Brief
Copy out each line of the entries where the word "lines" is present.
▽
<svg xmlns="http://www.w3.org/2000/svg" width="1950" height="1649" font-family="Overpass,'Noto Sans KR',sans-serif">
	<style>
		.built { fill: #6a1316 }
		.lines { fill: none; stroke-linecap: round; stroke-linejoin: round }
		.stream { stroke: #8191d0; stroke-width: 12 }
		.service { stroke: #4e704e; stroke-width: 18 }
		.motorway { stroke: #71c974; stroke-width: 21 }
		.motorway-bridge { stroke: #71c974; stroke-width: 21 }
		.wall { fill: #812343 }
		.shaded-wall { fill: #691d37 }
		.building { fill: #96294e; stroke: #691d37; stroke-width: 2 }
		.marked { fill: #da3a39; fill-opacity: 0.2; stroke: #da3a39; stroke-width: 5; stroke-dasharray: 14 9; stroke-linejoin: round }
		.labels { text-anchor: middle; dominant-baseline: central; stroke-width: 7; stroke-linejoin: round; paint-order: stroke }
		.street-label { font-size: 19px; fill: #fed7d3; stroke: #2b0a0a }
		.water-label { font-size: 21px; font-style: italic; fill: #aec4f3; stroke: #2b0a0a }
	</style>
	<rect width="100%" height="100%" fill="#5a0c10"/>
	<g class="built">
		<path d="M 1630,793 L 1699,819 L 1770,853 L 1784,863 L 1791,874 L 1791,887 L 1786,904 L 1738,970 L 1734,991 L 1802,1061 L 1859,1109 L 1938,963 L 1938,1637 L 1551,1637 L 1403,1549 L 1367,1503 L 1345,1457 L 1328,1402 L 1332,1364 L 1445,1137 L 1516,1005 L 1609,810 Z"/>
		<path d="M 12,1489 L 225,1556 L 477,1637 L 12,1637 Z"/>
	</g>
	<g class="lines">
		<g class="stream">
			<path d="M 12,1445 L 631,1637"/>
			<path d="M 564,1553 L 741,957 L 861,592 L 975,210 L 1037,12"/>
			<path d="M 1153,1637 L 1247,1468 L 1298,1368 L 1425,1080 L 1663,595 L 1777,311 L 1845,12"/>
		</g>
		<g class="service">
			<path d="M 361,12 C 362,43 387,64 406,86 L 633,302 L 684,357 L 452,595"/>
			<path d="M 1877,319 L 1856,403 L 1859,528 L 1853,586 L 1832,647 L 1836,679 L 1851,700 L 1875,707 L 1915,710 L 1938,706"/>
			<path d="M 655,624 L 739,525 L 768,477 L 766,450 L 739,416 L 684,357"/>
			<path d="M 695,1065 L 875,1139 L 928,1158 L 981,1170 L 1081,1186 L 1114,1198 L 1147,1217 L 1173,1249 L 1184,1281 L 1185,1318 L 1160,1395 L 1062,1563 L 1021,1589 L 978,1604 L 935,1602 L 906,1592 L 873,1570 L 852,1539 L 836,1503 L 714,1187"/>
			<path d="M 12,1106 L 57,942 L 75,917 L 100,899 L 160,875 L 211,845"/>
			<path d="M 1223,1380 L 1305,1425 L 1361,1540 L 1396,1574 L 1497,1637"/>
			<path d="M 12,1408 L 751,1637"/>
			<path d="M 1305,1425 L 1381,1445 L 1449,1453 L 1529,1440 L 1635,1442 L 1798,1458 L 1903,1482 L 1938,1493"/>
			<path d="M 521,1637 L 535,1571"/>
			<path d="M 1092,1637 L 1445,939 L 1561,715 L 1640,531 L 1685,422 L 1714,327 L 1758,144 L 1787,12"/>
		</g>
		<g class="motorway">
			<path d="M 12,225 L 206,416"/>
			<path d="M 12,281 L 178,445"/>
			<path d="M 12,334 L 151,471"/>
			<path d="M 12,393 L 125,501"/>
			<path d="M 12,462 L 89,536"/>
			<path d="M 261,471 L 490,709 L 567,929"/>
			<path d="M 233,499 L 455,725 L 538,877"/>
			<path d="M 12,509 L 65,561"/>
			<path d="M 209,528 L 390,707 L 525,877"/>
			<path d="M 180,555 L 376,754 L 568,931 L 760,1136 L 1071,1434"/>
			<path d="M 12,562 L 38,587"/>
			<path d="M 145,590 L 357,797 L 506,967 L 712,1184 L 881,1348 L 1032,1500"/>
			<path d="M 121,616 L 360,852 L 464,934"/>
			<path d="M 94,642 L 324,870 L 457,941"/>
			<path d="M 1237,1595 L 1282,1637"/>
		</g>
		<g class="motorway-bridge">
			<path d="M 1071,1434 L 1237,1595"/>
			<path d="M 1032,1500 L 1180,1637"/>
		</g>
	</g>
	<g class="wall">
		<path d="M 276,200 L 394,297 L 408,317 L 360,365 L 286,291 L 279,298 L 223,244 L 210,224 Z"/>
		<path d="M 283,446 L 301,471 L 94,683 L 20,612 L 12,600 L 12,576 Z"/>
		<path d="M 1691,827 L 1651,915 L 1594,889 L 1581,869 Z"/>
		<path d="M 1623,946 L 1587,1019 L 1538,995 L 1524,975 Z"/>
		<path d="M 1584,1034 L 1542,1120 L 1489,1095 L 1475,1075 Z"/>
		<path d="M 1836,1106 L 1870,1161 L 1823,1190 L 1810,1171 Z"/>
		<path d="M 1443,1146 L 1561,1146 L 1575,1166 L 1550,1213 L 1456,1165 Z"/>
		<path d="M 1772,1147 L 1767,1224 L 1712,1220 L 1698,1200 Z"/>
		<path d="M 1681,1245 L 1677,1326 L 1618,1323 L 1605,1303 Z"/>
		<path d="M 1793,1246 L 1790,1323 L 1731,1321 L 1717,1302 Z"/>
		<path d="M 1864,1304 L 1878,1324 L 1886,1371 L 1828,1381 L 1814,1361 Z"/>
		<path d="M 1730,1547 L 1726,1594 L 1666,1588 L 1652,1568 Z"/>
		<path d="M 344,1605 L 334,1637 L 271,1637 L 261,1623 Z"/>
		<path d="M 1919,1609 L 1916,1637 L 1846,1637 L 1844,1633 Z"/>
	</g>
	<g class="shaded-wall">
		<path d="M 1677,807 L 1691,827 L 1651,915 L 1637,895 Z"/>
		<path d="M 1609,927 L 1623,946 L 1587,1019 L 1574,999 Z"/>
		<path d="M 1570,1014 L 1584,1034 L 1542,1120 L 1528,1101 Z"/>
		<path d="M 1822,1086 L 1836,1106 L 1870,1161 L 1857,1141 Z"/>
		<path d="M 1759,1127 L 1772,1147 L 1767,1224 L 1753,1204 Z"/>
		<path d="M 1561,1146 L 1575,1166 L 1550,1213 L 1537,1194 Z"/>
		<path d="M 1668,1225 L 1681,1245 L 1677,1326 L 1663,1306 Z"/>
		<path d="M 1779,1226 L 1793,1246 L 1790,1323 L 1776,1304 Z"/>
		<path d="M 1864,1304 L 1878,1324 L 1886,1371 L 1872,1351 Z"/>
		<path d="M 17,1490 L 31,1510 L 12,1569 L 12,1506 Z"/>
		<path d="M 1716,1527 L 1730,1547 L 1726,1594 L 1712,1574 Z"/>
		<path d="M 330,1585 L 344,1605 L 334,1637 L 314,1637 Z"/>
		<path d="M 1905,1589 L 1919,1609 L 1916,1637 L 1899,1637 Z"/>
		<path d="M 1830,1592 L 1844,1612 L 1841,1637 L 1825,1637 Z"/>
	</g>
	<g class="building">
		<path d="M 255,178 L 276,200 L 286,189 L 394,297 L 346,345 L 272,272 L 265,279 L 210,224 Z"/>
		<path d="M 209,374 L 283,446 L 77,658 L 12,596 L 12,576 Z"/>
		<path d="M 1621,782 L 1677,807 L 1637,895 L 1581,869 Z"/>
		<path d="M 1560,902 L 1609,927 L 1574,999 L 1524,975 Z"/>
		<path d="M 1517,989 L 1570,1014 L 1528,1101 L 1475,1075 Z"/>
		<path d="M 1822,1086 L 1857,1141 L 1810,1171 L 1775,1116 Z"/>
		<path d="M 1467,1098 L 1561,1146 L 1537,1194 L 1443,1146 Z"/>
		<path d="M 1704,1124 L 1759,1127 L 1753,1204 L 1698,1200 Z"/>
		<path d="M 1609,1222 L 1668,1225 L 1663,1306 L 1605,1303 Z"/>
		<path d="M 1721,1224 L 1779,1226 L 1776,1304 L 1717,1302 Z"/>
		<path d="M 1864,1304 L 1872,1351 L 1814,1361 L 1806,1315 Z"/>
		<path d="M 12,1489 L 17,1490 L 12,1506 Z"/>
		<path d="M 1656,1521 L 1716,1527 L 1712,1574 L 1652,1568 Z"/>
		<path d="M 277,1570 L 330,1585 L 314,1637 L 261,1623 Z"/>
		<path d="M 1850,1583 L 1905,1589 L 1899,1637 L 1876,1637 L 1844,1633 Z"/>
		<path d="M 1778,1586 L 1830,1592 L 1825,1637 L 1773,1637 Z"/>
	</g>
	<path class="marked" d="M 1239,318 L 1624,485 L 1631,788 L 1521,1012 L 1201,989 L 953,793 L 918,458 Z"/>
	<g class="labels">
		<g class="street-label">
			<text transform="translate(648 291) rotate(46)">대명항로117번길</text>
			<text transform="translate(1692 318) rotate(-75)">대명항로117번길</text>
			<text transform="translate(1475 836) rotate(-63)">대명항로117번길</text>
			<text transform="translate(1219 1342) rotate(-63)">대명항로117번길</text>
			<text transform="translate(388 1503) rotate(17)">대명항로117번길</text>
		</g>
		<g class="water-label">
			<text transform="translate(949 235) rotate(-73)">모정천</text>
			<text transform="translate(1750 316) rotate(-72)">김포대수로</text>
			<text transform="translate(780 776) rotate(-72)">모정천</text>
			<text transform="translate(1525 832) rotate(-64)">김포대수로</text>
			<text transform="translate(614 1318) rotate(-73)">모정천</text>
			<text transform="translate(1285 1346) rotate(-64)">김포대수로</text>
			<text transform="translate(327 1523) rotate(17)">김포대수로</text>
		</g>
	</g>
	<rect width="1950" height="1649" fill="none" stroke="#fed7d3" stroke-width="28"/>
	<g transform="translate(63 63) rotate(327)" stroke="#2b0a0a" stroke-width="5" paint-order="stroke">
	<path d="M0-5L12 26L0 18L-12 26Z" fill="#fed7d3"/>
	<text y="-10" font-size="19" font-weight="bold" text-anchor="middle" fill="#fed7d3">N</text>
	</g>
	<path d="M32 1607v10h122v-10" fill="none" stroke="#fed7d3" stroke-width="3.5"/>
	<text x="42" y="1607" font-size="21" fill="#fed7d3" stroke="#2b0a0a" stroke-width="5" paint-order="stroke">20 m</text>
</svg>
△
Written answer
		.lines { fill: none; stroke-linecap: round; stroke-linejoin: round }
	<g class="lines">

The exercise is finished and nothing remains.